I'm looking to improve performance of backup operation of my MySQL database. I then came up with an idea of performing backup for 2-3 mysql databases (each of large size, ~- 70+ GB, and most of them are innodb) simultaneously, and my requirement is basically based on a need to get thing done very quickly. The below is the script I'm currently using for my backup process written in Python.

I then wrote up the below backup script, which I performed mysqldump piping through gzip for each database in different threads. I started to run it by passing 2 arguments to back up Staging and Production dbs respectively. From the middle of a test, I noticed the script was causing my Ubuntu box, on which there is no other workload running, to run on swap files and it started to hang. (Unfortunately, I couldn't manage to take snapshot in time for some evidence as more focusing on killing the unnecessary resource hungry running tasks.)

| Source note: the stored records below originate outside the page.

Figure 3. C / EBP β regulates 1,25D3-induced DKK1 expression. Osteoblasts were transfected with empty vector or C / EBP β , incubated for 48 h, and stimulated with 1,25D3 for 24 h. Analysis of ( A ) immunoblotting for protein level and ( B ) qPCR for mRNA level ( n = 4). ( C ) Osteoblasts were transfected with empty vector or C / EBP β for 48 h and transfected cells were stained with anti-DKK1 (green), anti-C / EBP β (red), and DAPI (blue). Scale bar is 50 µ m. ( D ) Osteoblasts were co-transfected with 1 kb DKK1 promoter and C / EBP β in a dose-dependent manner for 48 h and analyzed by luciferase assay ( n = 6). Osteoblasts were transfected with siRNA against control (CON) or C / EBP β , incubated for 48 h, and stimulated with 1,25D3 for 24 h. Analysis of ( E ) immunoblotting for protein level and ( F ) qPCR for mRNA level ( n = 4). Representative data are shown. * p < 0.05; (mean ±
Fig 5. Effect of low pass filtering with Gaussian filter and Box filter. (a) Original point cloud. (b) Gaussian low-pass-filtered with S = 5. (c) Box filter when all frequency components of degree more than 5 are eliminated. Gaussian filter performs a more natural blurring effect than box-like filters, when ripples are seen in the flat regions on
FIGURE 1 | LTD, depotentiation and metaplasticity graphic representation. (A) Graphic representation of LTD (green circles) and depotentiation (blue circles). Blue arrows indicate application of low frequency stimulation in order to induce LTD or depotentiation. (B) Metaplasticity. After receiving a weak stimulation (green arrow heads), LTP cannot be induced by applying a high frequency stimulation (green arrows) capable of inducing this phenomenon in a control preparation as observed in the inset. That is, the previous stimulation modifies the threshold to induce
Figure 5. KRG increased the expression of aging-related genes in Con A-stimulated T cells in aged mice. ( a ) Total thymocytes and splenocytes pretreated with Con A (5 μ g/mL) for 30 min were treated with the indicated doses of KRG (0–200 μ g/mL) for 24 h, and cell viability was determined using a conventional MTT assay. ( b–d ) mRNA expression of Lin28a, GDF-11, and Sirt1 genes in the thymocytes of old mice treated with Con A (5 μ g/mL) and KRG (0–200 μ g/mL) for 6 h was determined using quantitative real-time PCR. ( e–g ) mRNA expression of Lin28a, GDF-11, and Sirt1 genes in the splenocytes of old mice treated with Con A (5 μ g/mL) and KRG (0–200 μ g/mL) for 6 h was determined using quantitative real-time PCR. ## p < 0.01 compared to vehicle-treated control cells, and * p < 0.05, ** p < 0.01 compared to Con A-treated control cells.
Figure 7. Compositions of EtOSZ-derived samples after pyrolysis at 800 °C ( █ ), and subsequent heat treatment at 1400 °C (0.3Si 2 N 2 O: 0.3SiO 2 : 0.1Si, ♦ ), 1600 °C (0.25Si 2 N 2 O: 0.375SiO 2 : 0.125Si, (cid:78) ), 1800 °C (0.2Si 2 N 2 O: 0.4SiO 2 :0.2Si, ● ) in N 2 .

Most importantly, I'd like to get your expert opinions if normally this approach can be done effectively or not. Given, from the HW spec side, my server looks like a very powerful one already, with 64 GB of RAM and 32 core CPU/ 2.7 GHz each. Or might this be the case that my databases are so large in their size and the system's piping buffer wouldn't seem to be large enough for handling the operation of piping mysqldump output to gzip on the fly? So, the system ended up going on swap files and subsequently freezed.

backup code (backup.py)

from datetime import datetime
import threading
import ftplib
import sys
import os

hostname = '..host name..'
username = '..user name..'
password = '..password..'

class backupThread (threading.Thread):
    def __init__(self, threadID, counter, image_name):

        self.threadID = threadID
        self.counter = counter
        self.db_name = db_name
        threading.Thread.__init__(self)

    def run(self):

        dt = datetime.now().strftime('%Y%m%d%H%M')
        filename = "%s_%s.sql" % (self.db_name,dt)

        os.popen("mysqldump -u %s -p%s -h %s -e --opt -c %s | gzip -c > %s.gz" % (username, password, hostname, self.db_name, filename))


dbnames = sys.argv[1:]

i = 1   
threads = []

for dbname in dbnames:

    thread = backupThread(i, i, dbname )   
    thread.start()
    threads.append( thread )        
    i += 1  

for t in threads:
    t.join()

calling command

python backup.py staging production

Is there a way that I can improve my script or get this to work as per requirement? Any advice would be very much appreciated.

The fastest and consistent way to do it If you can afford a few seconds of service disruption:

  • Stop the database - your system become unavailable from here
  • Take a file system snapshot (takes ~2 seconds as it uses a copy-on-write approach in general)
  • Start the database - your system is back after this point
  • Make a binary backup from the taken snapshot.

If you are using a Red Hat (based) linux distribution then you have a good chance to be already using LVM. If you aren't then you need LVM or other solution that gives you filesystem snapshots to adopt this approach.

If you just want to fix your script then write the mysqldump to disk and compress it later. This should not affect the performance as you are writing to the disk when using swap anyway.

[UPDATE]

I found a reference that gives you more details: https://www.percona.com/blog/2006/08/21/using-lvm-for-mysql-backup-and-replication-setup/

So, you don't need to stop the server completely as you can use FLUSH TABLES WITH READ LOCK to do the work on MySql.